Les plus avertis s’en rendront compte en regardant les images de ce journal, il y a quelque chose de changé dans la prise de vue. La caméra DJI Osmo Pocket que j’utilisais depuis 2019 ne fonctionne plus. Le bouton d’enregistrement s’est brusquement bloqué alors que nous déambulions en famille dans le parc Montsouris. La prise en main d’un nouvel outil prend toujours un peu de temps. La caméra de la même marque que la précédente que j’ai achetée est un peu plus encombrante, plus lourde également, elle possède un écran qui m’a un peu déstabilisé au départ pour le cadrage, mais question mise au point et stabilité de l’image, elle est encore plus efficace que la précédente.
Je ne pensais pas revenir à la Villa Arson à Nice. Nina a terminé en fin d’année dernière ses cinq ans d’études supérieures, et même si Caroline et moi nous avons une amie qui vit désormais à Nice, je n’envisageais pas d’y revenir et de revoir l’école. Comme ma fille y avait laissé des affaires au moment de partir vivre à Marseille, et qu’elle n’avait pas réussi à y retourner depuis son départ, je lui ai proposé de l’y accompagner à l’occasion de notre bref séjour à Marseille. En effet, avec Caroline, nous sommes venus travailler une semaine sur notre projet d’écriture Autour (devenu Nostos) pour lequel nous avions été accueillis l’été dernier en résidence à La Ciotat à l’invitation de La Marelle. À chaque fois que j’ai eu l’occasion de me rendre à la Villa Arson, j’ai filmé quelques séquences sur place, car c’est un lieu de création magnifique situé sur les hauteurs de Nice, à la fois école d’art et espace d’exposition, avec son architecture en béton et galets, son jardin aux arbres centenaires qui offre une vue incroyable sur toute la ville. À chaque fois que je postais des images de mon passage, le responsable de la bibliothèque me disait que j’aurais dû lui dire que je passais, nous aurions pu réaliser ensemble un entretien sous forme de podcast. Cette fois-ci, j’ai finalement devancé sa proposition, et nous avons enregistré un entretien autour de mon parcours.

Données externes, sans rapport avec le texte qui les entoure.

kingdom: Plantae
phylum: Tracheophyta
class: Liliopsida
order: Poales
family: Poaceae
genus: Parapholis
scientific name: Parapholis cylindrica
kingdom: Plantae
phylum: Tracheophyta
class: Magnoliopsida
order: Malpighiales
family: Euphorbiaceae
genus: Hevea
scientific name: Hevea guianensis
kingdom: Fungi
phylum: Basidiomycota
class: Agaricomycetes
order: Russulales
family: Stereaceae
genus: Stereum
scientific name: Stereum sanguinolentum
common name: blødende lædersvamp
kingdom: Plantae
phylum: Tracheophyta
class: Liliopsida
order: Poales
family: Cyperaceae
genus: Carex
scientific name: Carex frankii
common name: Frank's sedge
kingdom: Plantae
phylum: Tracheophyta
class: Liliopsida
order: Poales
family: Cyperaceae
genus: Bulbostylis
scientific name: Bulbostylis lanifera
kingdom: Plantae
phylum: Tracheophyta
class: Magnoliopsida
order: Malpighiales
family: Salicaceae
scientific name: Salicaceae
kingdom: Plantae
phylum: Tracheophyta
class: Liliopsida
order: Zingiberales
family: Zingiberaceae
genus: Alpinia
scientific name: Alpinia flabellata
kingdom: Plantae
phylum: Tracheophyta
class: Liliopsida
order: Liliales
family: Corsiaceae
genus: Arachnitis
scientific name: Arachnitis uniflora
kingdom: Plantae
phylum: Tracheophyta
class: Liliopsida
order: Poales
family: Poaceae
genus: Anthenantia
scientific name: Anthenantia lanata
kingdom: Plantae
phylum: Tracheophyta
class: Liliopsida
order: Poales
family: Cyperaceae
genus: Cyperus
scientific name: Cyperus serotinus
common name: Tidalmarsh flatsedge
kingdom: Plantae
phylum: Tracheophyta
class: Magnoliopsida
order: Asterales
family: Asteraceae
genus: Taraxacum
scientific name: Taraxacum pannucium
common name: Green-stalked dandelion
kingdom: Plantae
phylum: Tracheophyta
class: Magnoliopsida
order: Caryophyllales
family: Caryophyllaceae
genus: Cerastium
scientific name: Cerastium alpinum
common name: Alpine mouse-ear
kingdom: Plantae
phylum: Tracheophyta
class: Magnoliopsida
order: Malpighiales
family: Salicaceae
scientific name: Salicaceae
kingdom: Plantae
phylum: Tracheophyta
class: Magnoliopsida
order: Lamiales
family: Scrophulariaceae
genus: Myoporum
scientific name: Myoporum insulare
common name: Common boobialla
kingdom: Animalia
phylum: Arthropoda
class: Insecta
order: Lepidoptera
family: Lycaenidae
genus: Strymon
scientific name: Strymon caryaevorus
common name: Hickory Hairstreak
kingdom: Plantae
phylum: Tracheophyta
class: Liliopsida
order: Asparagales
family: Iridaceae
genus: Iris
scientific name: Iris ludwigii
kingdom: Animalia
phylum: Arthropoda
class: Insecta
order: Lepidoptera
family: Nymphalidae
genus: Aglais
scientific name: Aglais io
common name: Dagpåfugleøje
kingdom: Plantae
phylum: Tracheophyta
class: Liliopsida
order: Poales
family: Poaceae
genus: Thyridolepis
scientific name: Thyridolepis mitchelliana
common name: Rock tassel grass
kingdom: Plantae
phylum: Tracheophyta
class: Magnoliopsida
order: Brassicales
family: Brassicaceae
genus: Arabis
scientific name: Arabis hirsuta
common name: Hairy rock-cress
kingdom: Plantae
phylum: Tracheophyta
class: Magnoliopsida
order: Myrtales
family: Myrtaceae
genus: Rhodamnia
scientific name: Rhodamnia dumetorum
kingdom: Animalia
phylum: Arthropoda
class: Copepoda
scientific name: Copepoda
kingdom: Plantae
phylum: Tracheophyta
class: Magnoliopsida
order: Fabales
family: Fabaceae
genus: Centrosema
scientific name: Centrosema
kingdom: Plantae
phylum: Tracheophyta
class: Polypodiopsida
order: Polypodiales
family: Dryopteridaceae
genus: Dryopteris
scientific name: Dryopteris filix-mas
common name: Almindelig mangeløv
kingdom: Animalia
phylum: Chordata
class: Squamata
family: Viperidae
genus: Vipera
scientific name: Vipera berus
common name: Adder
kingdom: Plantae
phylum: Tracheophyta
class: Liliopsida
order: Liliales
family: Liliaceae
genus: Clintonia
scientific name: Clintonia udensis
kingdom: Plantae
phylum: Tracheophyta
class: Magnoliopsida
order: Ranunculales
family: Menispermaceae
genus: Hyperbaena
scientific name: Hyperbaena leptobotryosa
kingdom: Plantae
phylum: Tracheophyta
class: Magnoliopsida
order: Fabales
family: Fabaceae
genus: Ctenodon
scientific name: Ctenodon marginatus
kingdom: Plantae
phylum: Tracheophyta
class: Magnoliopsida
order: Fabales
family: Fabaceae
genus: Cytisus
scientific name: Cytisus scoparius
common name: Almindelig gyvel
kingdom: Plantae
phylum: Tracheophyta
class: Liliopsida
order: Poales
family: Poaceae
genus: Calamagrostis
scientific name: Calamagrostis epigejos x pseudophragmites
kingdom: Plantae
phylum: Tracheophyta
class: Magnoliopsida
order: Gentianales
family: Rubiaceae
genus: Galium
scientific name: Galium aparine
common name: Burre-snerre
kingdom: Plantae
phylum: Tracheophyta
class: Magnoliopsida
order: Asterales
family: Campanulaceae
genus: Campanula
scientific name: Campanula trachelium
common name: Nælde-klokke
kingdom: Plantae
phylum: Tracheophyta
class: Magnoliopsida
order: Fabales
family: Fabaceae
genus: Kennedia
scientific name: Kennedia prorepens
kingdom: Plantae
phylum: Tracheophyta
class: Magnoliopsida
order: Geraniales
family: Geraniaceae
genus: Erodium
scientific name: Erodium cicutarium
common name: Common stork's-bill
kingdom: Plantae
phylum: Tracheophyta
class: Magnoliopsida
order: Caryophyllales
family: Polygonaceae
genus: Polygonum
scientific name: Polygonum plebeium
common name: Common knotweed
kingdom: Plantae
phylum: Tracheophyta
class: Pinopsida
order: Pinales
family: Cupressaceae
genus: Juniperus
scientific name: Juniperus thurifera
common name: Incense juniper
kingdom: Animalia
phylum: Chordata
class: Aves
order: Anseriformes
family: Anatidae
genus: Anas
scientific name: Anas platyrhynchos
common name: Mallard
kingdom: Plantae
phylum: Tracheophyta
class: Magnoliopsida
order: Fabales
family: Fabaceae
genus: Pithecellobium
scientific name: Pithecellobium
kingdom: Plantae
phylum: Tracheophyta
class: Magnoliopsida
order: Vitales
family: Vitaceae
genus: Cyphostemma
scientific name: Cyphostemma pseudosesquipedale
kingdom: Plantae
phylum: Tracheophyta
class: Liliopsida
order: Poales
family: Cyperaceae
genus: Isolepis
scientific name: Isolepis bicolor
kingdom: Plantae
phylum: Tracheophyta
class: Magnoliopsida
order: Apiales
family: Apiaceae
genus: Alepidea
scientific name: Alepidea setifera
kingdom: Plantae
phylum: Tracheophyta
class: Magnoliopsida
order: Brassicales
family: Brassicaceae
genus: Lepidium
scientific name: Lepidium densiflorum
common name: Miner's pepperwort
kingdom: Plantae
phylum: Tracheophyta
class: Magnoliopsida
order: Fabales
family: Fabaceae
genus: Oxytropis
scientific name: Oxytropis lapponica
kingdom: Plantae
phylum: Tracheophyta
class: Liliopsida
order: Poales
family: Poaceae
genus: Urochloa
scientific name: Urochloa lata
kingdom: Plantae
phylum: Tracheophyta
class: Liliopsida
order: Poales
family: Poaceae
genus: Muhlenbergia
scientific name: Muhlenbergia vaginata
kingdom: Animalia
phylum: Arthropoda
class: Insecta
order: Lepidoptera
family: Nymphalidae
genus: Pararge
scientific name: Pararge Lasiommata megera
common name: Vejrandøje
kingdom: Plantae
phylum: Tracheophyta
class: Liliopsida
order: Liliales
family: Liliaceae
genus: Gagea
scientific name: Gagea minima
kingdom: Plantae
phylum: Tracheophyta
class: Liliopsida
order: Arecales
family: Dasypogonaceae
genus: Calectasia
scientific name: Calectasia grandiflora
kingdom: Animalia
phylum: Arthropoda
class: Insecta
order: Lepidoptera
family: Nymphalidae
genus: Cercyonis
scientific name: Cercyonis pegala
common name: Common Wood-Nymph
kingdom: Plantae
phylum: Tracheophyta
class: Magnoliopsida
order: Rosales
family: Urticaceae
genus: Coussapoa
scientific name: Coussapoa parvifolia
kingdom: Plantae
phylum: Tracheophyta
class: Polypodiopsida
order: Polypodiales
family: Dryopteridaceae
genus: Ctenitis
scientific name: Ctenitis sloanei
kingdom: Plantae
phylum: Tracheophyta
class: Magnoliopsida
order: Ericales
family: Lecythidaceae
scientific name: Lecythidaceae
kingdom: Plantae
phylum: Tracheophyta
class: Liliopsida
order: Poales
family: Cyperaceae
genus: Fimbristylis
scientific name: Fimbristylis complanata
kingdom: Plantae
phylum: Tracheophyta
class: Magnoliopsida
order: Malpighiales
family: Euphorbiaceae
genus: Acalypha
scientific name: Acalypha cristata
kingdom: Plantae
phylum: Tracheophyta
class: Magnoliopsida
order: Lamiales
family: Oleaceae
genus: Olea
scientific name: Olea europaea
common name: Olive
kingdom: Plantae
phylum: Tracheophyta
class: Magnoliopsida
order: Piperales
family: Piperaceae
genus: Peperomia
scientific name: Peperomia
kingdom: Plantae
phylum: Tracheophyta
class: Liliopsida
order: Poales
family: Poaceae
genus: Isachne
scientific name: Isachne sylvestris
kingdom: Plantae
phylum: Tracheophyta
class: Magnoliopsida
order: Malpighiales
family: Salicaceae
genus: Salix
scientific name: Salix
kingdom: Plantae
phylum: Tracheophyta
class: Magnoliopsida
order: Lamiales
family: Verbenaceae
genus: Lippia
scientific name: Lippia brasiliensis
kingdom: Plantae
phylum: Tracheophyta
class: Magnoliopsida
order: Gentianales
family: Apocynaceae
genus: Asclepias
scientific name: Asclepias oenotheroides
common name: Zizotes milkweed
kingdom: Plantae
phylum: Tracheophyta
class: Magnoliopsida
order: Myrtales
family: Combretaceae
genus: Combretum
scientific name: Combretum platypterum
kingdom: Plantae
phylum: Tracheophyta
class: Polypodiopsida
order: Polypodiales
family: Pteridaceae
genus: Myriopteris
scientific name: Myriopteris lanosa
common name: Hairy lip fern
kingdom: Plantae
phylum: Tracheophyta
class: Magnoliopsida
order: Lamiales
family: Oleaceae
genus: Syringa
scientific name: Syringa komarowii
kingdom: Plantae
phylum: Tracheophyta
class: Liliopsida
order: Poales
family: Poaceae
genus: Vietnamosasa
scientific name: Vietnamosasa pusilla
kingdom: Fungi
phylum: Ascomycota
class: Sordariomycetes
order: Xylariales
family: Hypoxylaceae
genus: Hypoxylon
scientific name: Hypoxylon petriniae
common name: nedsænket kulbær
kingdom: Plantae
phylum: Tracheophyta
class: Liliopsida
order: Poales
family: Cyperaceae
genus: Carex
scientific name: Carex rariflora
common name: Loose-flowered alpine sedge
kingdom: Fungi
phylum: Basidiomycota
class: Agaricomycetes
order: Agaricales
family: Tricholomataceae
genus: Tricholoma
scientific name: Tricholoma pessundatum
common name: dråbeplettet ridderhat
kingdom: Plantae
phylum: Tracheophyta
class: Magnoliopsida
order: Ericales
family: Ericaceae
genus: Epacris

Quand on arrive à Marseille en train, on a l’impression que la gare tourne le dos à certains quartiers au profit d’une unique ouverture sur le centre-ville. La Belle de Mai est un ancien quartier ouvrier qui paraît abandonné depuis de longues années, même si les choses changent peu à peu. La veille, de retour de Nice, Caroline, Nina et moi, nous avions traversé rapidement les ruelles étroites du quartier, à bord d’un taxi, pour rapporter les affaires de Nina dans son appartement du boulevard Ricard. Dans notre trajet nocturne, nous avons été surpris par le nombre de personnes dehors à cette heure, marchant sur les trottoirs, traversant la route en pressant le pas, mangeant et buvant debout devant les cafés. C’était l’heure de la rupture du jeûne, la fin du ramadan toute proche. Le lendemain nous sommes repassés dans le quartier, marchant à travers les mêmes rues, cette fois presque désertes. Nina nous a conseillé d’emprunter la rue Levat. Au milieu de cette ruelle étroite qui serpente entre murets, maisons de ville et petits immeubles, un portail ouvre sur un ancien couvent reconverti depuis peu en lieu de création, de rencontres et de diffusion. On entre à l’intérieur, le jardin est immense. C’est une parenthèse dans la ville. Un moment suspendu. Une respiration.